The stage was passing the motionless figure. David drew
a deep painful breath, and swung out his whip with a vicious sweep.
His pride, however, returned when he drove into Crabapple, down the
familiar street, past the familiar men and women turning to watch him,
with a new automatic measure of attention, in his elevated position. He
walked back to his dwelling with a slight swagger of hips and
shoulders, and, with something of a flourish, laid down the two dollars
he had been paid for the trip to Beaulings.
"I'm to drive again to-morrow," he stated to his mother and Allen;
"after that Priest has a regular man. I suppose, then, I'll have to go
into the store."
The last seemed doubly difficult now, since he had driven stage.
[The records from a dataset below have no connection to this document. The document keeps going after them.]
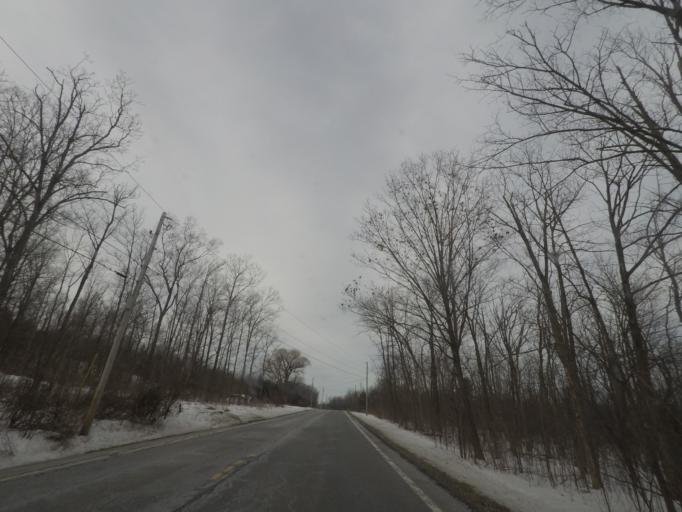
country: US
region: New York
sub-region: Albany County
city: Altamont
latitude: 42.6875
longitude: -74.0228
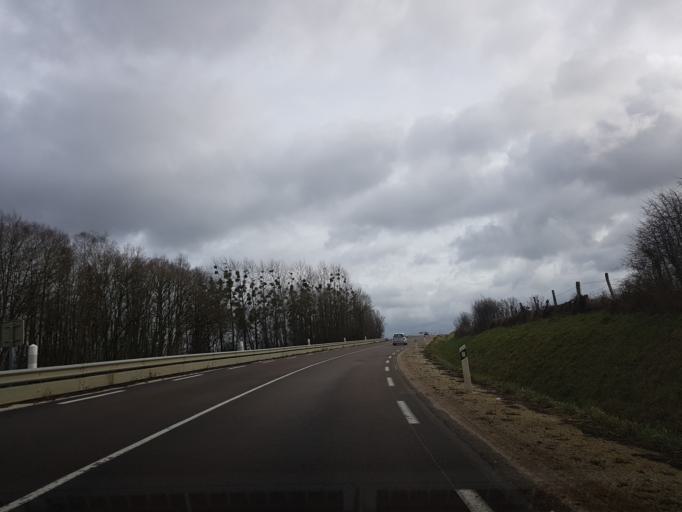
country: FR
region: Champagne-Ardenne
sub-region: Departement de la Haute-Marne
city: Langres
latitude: 47.8583
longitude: 5.3902
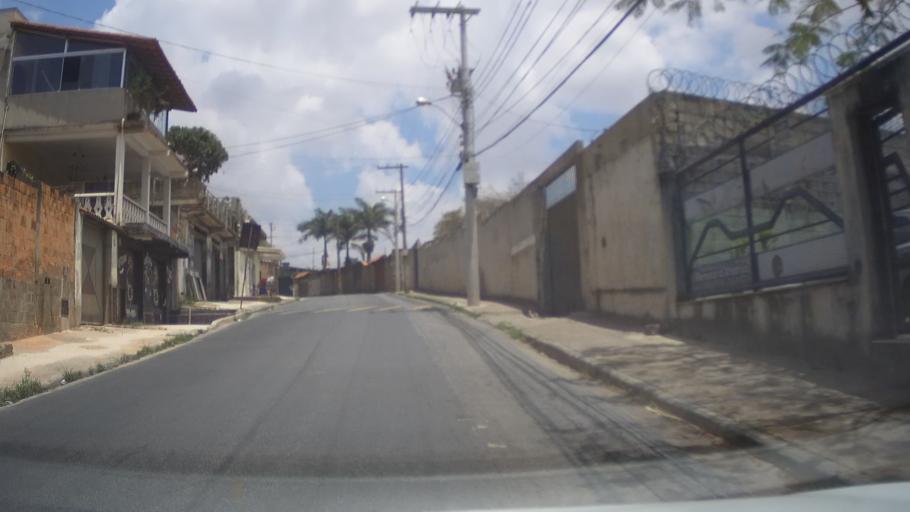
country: BR
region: Minas Gerais
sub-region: Belo Horizonte
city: Belo Horizonte
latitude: -19.9036
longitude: -43.8825
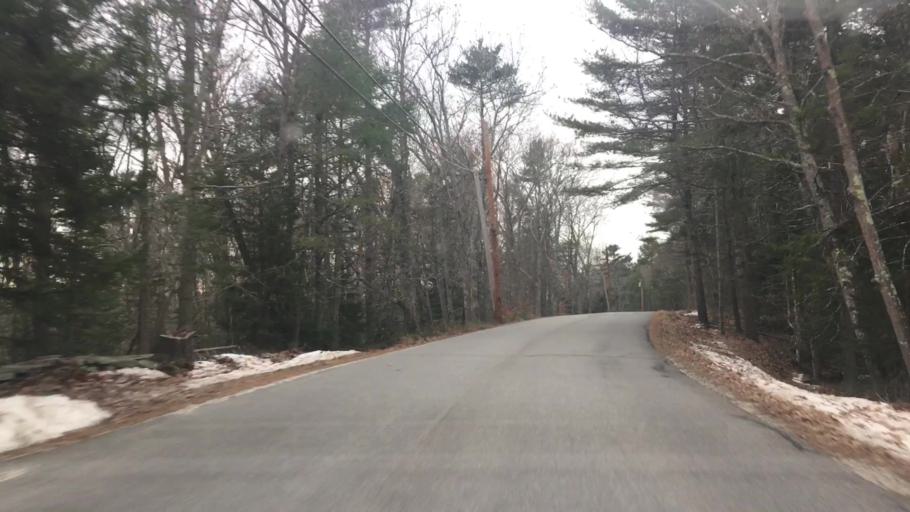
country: US
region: Maine
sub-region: Cumberland County
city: Freeport
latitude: 43.8407
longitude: -70.0726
As he
disposed of supper, eating half a pie with his cracklings and greens,
his mother moved from the stove to the table, refilled his plate, waved
the paper streamers of the fly brush above his head, exactly as she had
for his father. Already, he assured himself, he had become a man.
The journey to Beaulings the following day was an unremarkable replica
of the one before. He saw no Hatburns; the sun wheeled from east to
west at apparently the same speed as the stage; and Beaulings held its
inevitable surge of turbulent lumbermen, the oil flares made their
lurid note on the vast unbroken starry canopy of night.
The morning of his return was heavy with a wet low vapor. The mail
bags, as he strapped them to the rear rack, were slippery; the dawn was
a slow monotonous widening of dull light.